Addiction experts are warning parents not to let teenagers drink at home
Remember being given a glass of wine with your dinner as a treat? Well, now experts warning parents not to let teenagers drink alcohol at home or buy them alcohol because of the potential health risks.
Many parents believe allowing their teens to drink alcohol at home might teach them about drinking responsibly, but a leading addiction expert believes this view is misguided.
Dr Eamon Keenan, national clinical lead on addiction for the Health and Safety Executive (HSE) was speaking as the HSE launched a guide to alcohol and drugs aimed at parents.
“That approach isn’t particularly helpful, because with it what you’re saying to your child is, ‘It’s OK to drink under the age of 18’,” Dr Keenan said, as reported by The Times.

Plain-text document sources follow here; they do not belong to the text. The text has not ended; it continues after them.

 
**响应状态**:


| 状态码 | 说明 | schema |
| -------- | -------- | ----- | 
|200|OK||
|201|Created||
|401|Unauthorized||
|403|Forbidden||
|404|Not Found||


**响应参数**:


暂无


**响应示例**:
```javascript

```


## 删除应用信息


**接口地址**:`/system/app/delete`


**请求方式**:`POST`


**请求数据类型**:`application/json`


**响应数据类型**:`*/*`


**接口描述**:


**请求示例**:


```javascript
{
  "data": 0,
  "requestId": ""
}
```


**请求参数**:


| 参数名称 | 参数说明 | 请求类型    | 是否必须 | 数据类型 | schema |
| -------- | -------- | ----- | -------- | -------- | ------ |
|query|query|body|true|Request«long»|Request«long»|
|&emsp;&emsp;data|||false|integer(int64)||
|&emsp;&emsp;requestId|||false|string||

He went on to say that though parents may think that their children are sensible and grounded and that giving them alcohol at home is a “progressive” way to approach the situation, fundamentally doing this will give teens the idea that they can drink.
“Therefore, they’re more likely to drink alcohol outside the home in a harmful manner.”

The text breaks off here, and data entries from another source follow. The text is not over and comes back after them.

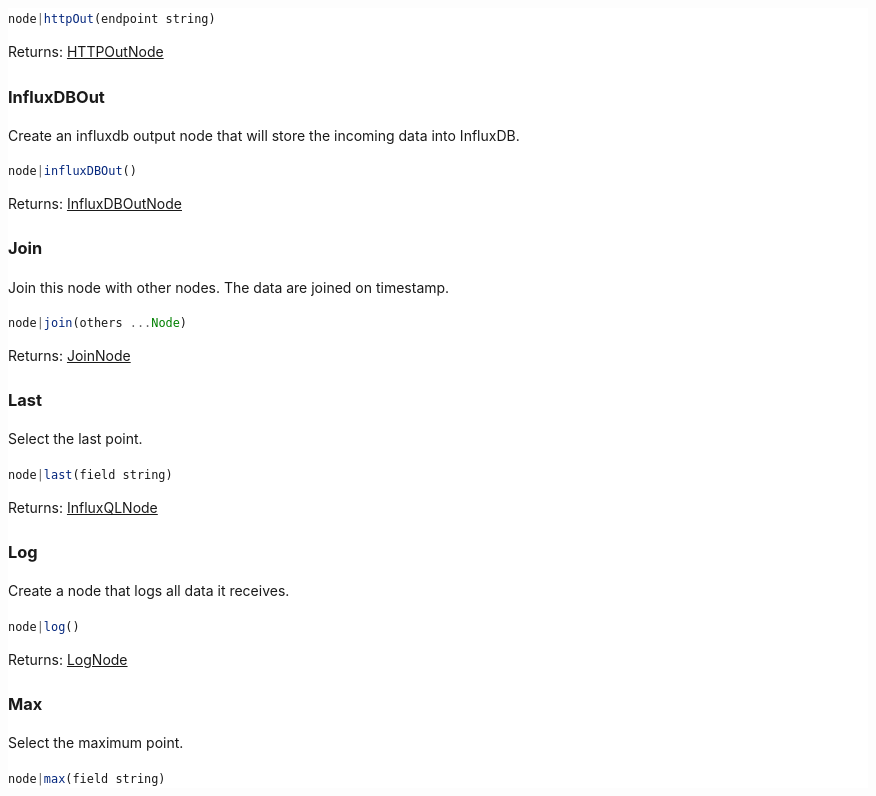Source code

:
 ```javascript
node|httpOut(endpoint string)
```

Returns: [HTTPOutNode](/kapacitor/v1.0/nodes/http_out_node/)


### InfluxDBOut

Create an influxdb output node that will store the incoming data into InfluxDB. 


```javascript
node|influxDBOut()
```

Returns: [InfluxDBOutNode](/kapacitor/v1.0/nodes/influx_d_b_out_node/)


### Join

Join this node with other nodes. The data are joined on timestamp. 


```javascript
node|join(others ...Node)
```

Returns: [JoinNode](/kapacitor/v1.0/nodes/join_node/)


### Last

Select the last point. 


```javascript
node|last(field string)
```

Returns: [InfluxQLNode](/kapacitor/v1.0/nodes/influx_q_l_node/)


### Log

Create a node that logs all data it receives. 


```javascript
node|log()
```

Returns: [LogNode](/kapacitor/v1.0/nodes/log_node/)


### Max

Select the maximum point. 


```javascript
node|max(field string)
```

Dr Kennan stressed that the link between alcohol and drug-taking in adolescent years and addiction later in life was “huge”.

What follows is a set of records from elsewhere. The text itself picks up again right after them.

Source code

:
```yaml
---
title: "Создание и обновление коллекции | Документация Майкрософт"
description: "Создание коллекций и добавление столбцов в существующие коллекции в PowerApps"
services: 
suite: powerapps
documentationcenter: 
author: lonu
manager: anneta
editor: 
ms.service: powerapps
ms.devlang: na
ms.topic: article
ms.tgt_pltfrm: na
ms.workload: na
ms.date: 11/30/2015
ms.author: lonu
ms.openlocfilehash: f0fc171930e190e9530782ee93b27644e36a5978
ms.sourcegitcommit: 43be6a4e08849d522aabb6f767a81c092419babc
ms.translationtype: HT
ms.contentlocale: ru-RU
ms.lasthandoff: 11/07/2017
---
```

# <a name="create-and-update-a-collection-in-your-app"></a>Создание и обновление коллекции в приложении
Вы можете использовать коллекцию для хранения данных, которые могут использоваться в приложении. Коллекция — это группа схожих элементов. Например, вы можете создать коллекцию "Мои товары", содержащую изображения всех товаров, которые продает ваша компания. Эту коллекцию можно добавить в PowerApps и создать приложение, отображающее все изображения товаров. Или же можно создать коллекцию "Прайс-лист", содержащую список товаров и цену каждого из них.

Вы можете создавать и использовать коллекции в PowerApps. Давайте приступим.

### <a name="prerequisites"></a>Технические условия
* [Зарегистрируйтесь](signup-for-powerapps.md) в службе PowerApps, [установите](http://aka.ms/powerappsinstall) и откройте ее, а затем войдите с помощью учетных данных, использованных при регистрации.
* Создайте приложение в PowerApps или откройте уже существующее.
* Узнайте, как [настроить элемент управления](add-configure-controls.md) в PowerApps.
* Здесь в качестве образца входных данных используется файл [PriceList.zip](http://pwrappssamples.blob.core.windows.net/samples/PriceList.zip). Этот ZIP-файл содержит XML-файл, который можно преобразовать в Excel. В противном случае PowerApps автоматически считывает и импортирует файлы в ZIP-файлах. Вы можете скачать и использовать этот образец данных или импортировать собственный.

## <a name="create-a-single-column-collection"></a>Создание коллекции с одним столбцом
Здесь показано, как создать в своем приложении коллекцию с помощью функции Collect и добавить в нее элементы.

“A lot of the people who we would see now would have taken drugs or alcohol at an early age,” he said.
“If you start using cannabis before the age of 15 you increase your risk of addiction by four times by the age of 26. So it’s about delaying that onset of the use of these substances as long as possible.”
According to Dr Keenan Other risks associated with underage drinking include injuries, antisocial behaviour, poor school performance. Long term this could lead to mental health problems and addiction.
There are other reasons parents should be discouraging their teens from drinking underage too.
“With the advent of social media and the images being stored on the web forever, the repercussions of drunken behaviour may last much longer than the time they occurred and may continue to haunt a person into adulthood,” Dr Keenan warned.
Instead of allowing their children to drink at home, the HSE is encouraging families to kick start a conversation about the risks associated with alcohol.
Their new guide, which is available to download at www.askaboutalcohol.ie includes practical advice on how to help them to resist pressure from their friends to drink.
The alcohol warnings come as a recent study revealed that one in six parents are allowing their children to drink alcohol by the age of 14.
Researchers from the Centre for Longitudinal Studies at the UCL Institute of Education and Pennsylvania State University believe that many parents are offering their children alcohol at an early age as a way of teaching them to drink responsibly.
But according to scientists, there is no evidence that supervising children’s drinking protects them against harmful drinking in later life.
Instead, researchers are advising parents to heed the warnings from previous studies which revealed that those who start drinking early are more likely to fail at school and have behaviour issues as well as alcohol and substance problems in adulthood.
Interestingly, however, a further study revealed earlier this year that teens are rejecting “binge” drinking.
While almost a quarter (24%) said they never drink alcohol, of those who did drink, most did so at relatively low levels, with 28% consuming 1-2 units on a typical occasion, and half (50%) consuming 1-4 units.